1. d: Documents: 10**10
2. #w: Different words in each document: 500 in the average
3. p: Pairs (URL, word ID): 5x10**12
4. pS: Pair memory size: 50-60 Bytes
5. pMS: Pairs memory size: 2.5x10**14 Bytes = 250,000 GB!
6. ds: Document size: 2,000 words in the average
7. #T: Word Tables: 10**7 ?
8. L: Languages: 100 ? 
9. c: n-ads in a document: 2,000 in the average for every n
10. m: Matchmakings to check keyword existence in a document: 1,000 in the average
11. dAND: Words AND space: 10*5 documents (from 1000 to 100,000,000) 12) E: Amount of elementary computations to determine all references that use the n-ad: 10**5.10**3 = 10**8

Where
1. Number of documents actually registered by search engines;
2. Common words and expressions sets for each language have from 2,000 to 3,500 terms depending of the language, and strongly of the literary style. However Web documents use in the average much less;
3. Any exhaustive procedure must index all used words in each document;
4. The field length assigned to both variables: URL and word code:
5. Memory needed to stores all pairs:
6. Document size in the average. It refers to the Text content once editing commands are striped off. We include here our estimation.
7. Word tables. It is not easy to evaluate this value. Apart from Common Words and expressions we have “names” of people, geographical places, and juridical persons, abbreviations, acronyms, and 1-word keywords.
8. It is our estimation.
9. and 10. Each word within a text string could be considered the head of a n-words semantic chains. The matchmaking algorithm could be programmed to stop once the first positive match is obtained.
11. dAND means the space of logical query words intersection, for example warANDwordANDII equal to 39,700,000 references!. The average is hard to estimate. For our tradeoff excersice we estimate 100,000.

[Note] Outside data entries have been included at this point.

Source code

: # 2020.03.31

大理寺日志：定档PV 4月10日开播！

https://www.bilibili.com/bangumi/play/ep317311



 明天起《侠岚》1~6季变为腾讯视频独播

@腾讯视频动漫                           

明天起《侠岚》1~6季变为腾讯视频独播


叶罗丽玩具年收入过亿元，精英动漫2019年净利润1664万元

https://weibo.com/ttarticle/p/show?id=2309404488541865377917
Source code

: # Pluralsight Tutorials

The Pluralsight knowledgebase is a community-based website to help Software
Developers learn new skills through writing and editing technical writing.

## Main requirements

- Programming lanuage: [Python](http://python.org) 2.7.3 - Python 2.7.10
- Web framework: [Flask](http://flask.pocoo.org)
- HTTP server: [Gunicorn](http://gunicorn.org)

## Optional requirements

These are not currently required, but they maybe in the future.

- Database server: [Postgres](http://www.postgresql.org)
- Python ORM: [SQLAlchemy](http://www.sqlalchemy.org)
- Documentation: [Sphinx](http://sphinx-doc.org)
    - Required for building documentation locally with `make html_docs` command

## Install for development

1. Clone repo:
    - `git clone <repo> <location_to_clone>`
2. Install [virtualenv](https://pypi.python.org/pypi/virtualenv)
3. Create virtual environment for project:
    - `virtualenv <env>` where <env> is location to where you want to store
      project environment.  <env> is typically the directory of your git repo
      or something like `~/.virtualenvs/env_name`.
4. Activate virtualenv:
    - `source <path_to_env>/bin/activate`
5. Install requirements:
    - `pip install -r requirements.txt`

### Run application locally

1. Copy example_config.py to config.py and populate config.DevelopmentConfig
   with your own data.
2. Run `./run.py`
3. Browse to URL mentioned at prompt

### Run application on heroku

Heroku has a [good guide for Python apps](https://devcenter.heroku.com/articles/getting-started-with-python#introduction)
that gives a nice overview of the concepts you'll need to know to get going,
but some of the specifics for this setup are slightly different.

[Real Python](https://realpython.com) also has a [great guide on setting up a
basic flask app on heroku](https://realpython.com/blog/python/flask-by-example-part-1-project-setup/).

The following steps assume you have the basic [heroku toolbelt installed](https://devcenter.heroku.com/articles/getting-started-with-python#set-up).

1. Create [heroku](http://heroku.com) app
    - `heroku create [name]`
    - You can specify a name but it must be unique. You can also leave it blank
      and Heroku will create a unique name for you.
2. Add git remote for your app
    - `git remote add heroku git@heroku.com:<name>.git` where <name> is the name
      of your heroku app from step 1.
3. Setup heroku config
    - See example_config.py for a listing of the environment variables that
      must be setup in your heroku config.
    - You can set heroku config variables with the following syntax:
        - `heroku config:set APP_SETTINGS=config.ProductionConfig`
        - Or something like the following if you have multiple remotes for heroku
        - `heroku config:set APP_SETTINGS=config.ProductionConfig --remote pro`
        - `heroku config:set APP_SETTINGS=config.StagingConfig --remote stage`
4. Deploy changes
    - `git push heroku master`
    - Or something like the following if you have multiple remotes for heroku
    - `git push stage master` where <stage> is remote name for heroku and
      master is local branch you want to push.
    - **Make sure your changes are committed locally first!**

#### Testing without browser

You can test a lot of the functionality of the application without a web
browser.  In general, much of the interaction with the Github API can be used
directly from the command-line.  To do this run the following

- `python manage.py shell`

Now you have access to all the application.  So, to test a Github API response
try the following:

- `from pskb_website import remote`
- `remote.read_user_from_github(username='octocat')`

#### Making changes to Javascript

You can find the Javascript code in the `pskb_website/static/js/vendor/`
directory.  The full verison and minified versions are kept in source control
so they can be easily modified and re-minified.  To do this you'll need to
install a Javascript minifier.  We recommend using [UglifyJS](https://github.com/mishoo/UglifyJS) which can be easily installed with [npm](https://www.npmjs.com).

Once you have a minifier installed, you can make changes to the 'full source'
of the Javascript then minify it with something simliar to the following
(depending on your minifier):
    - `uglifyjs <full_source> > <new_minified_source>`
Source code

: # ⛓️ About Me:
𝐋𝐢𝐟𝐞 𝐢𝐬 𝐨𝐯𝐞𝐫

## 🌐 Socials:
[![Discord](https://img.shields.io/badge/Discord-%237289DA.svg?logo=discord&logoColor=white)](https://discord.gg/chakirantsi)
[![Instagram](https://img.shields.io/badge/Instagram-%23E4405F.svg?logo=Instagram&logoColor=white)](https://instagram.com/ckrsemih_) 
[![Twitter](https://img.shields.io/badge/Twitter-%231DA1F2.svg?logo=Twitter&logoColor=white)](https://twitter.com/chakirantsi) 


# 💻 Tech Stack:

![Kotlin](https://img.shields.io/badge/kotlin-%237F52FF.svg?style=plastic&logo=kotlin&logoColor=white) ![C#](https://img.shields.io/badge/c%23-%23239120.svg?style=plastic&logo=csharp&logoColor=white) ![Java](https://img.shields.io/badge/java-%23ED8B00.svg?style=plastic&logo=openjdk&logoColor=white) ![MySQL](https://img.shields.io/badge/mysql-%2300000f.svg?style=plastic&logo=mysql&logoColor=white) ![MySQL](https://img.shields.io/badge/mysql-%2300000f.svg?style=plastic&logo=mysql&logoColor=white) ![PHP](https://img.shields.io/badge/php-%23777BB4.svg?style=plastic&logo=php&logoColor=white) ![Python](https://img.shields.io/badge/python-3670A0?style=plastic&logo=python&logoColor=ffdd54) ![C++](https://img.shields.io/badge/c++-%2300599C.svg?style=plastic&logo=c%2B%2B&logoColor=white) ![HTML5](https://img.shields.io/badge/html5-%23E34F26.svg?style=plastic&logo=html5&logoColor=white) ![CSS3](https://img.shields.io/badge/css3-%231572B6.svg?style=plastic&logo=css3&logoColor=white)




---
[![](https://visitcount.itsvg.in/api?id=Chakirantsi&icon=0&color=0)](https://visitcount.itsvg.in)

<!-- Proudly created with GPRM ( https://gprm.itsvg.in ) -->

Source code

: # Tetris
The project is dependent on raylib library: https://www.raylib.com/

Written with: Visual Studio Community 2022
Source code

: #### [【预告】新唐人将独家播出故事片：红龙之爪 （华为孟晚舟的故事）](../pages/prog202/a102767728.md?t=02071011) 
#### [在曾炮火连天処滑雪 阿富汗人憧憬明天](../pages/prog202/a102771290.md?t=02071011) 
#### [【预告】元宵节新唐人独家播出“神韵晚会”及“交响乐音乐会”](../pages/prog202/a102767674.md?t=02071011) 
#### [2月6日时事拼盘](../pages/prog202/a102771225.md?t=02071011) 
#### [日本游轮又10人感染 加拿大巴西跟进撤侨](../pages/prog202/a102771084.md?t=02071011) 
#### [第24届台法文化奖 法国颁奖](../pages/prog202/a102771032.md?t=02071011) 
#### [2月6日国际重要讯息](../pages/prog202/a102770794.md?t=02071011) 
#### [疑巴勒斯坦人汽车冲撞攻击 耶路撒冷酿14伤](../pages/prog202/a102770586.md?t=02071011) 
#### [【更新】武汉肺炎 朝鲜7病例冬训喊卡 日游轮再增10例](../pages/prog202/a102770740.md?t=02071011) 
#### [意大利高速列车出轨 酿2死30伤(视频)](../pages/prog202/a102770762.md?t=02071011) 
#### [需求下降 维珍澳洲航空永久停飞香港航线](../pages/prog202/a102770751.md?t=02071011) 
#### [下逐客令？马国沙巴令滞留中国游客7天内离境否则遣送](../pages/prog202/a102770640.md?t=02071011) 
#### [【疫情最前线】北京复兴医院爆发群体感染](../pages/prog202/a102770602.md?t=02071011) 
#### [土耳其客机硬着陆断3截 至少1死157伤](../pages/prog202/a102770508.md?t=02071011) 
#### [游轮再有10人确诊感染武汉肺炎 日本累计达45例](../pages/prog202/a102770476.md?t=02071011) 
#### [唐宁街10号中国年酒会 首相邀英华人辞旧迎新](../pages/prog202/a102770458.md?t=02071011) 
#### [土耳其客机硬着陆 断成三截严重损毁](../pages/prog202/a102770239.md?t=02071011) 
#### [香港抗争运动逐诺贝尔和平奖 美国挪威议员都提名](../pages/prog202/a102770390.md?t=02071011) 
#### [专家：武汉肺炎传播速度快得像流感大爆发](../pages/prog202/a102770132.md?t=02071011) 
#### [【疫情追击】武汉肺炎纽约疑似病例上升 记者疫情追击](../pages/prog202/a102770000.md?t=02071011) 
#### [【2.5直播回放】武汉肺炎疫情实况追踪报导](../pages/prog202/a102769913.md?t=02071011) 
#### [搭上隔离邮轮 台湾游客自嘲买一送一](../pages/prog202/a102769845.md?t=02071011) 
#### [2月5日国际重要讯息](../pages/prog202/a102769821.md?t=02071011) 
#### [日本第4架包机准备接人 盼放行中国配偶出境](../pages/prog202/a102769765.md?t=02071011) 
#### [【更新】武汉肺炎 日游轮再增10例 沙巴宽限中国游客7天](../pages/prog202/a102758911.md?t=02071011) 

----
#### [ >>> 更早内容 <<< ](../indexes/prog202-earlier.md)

12. Number of elementary computations (a loop with a compare along the text string). If a search engine intent to issue its outcome in 50 millisecond or less (Google for instance) it needs a process power of 2,000 MIPS! where the I, that stands for Instruction represents one iteration of the loop.

Note: a word is a sequence or chain of characters belonging to a given code (for instance ASCII code) except one that acts as “words separator”.